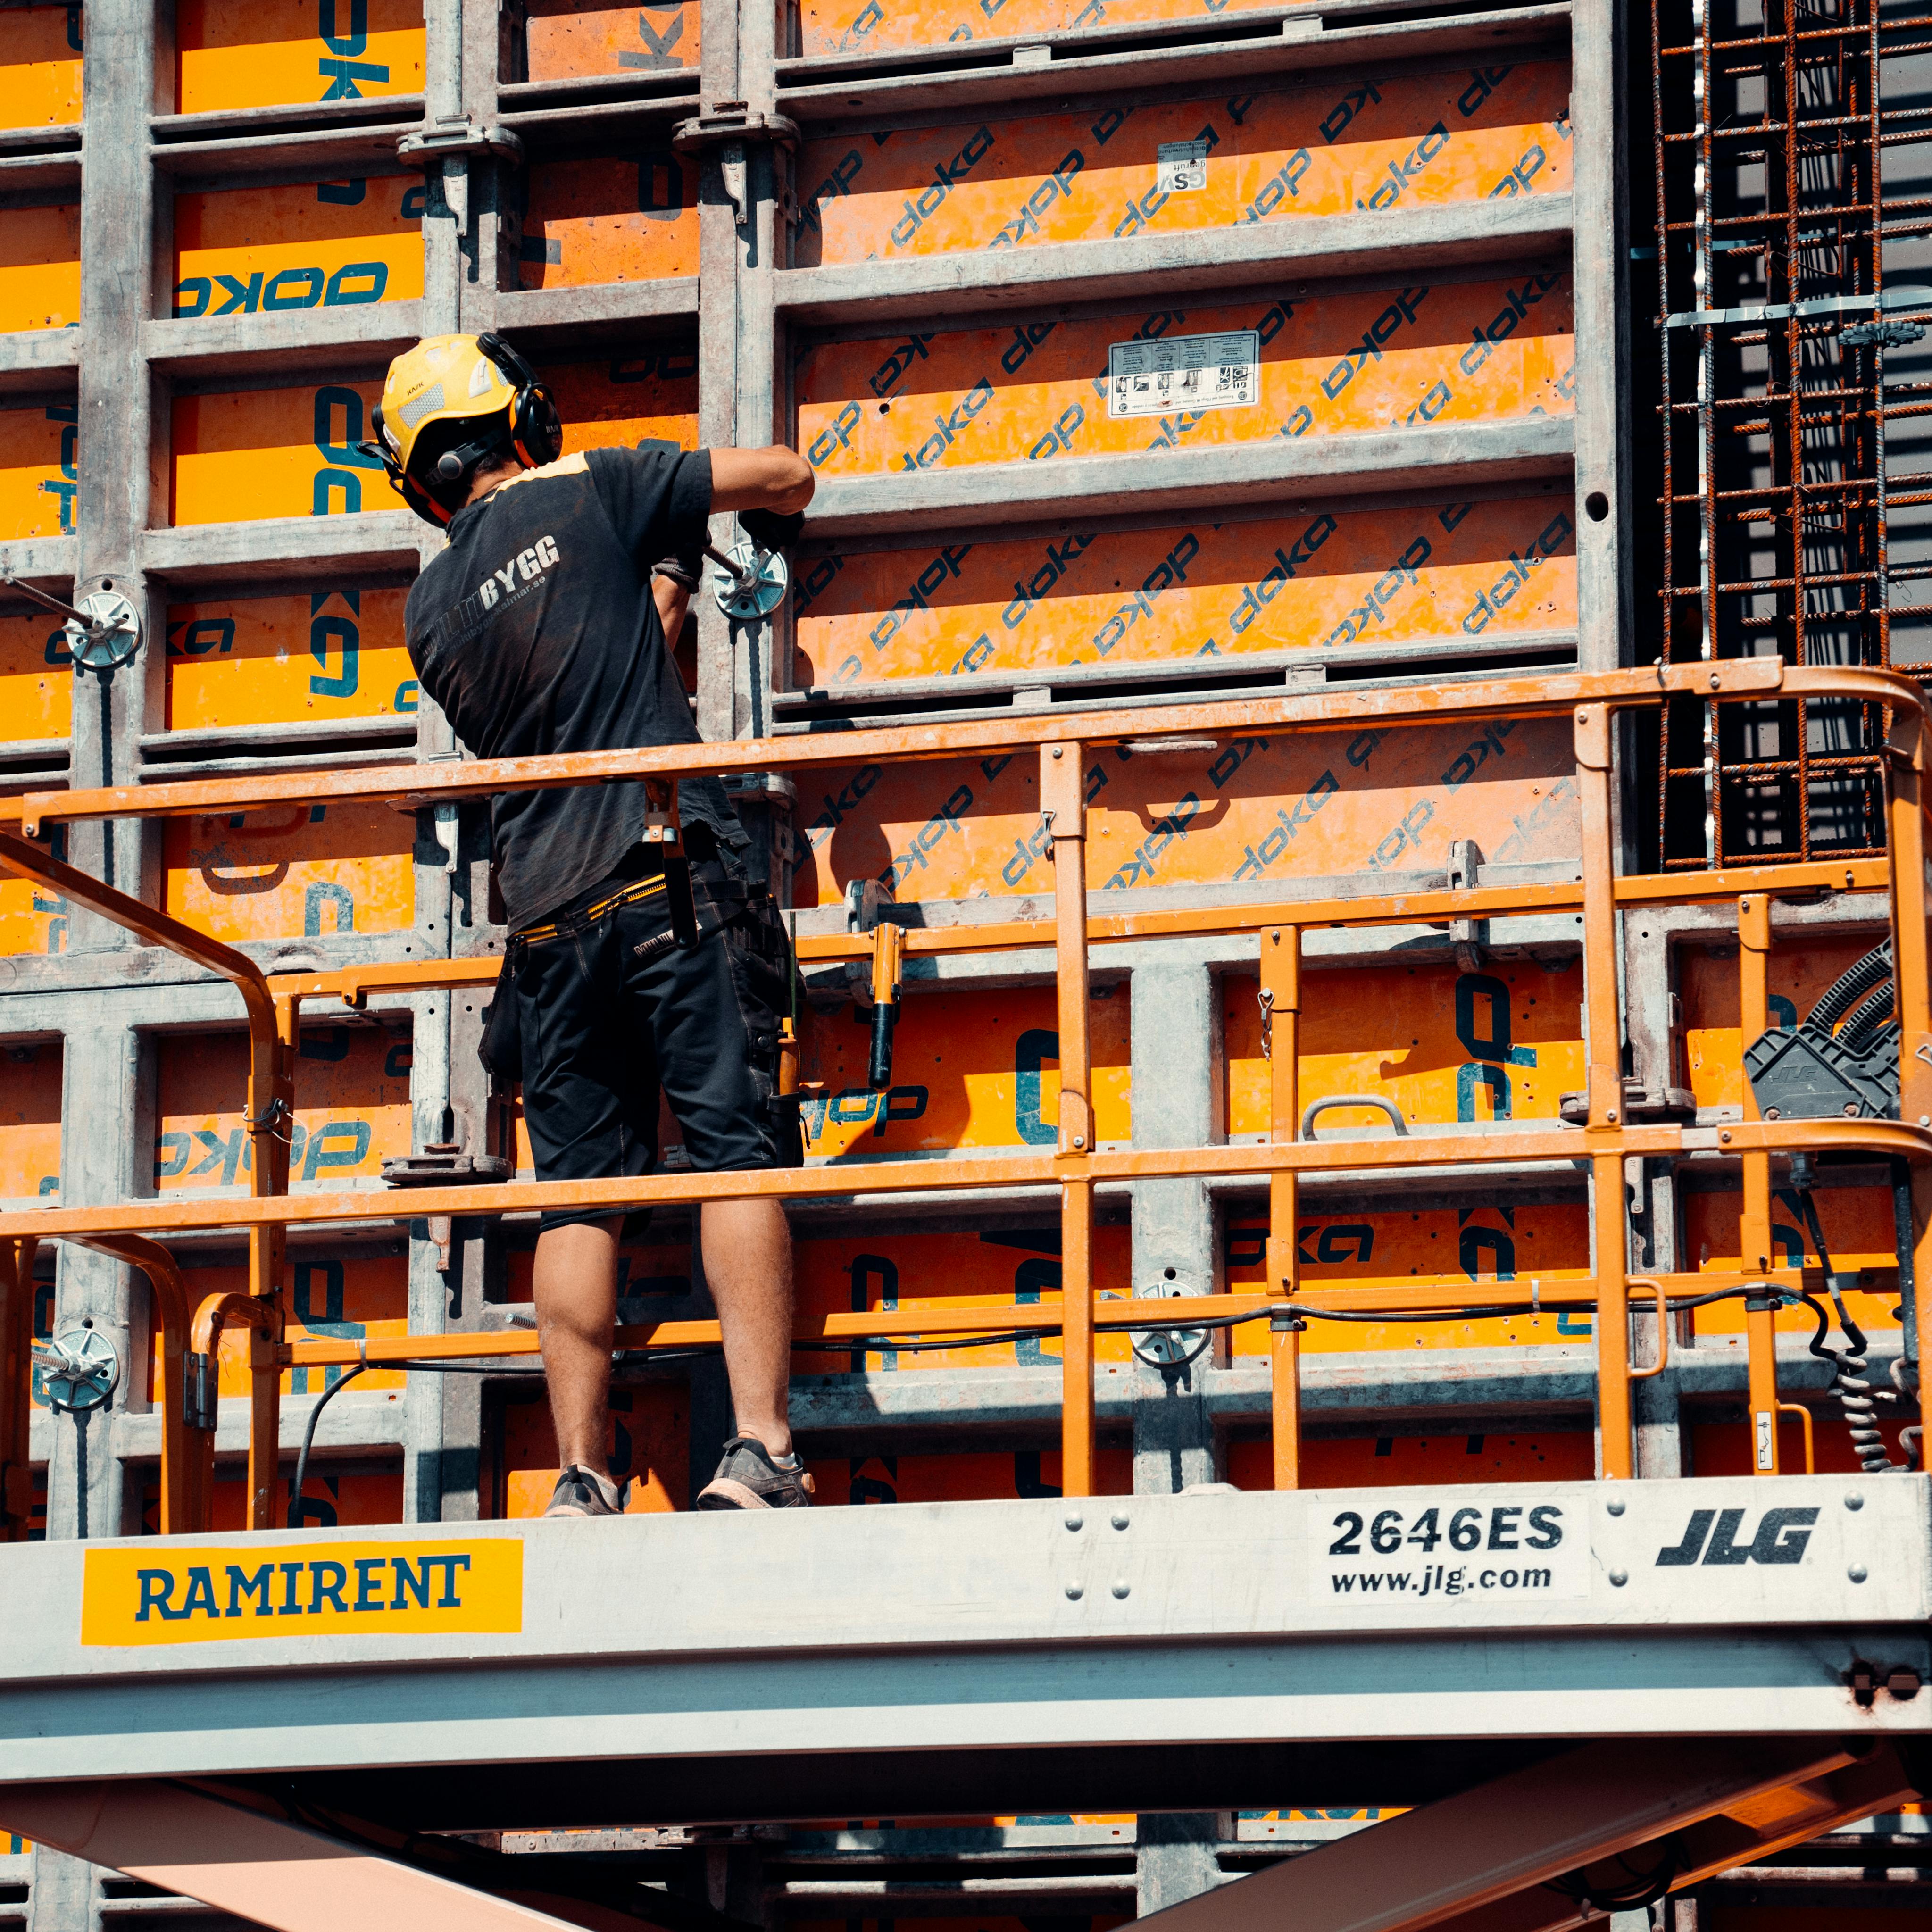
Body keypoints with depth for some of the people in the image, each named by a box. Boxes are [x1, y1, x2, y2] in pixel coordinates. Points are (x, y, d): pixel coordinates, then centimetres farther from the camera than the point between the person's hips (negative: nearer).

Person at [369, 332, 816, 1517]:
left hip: (550, 917, 4)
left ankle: (583, 1479, 1)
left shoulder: (432, 611, 16)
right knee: (736, 1154, -7)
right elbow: (787, 475, 11)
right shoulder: (585, 495, 4)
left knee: (579, 1196, 6)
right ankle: (762, 1451, -16)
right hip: (673, 880, -4)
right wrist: (773, 522, 33)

######

Although the records include pictures, output only their text, exactly and completely.

ANSWER FOR THIS EXERCISE -
Body keypoints with depth for some of the people in the image, each named by a box. Boxes are [x1, y1, x2, y2] in pixel coordinates. Points are (x, y, d): pixel coordinates, then centimetres farther from the camera than the point between the person's hips (negative: nearer).

Person at [369, 332, 816, 1517]:
left hip: (550, 917, 4)
left ankle: (583, 1479, 1)
left shoulder: (432, 611, 16)
right knee: (736, 1154, -7)
right elbow: (787, 475, 11)
right shoulder: (585, 495, 4)
left knee: (579, 1196, 6)
right ankle: (762, 1451, -16)
right hip: (673, 880, -4)
right wrist: (773, 522, 33)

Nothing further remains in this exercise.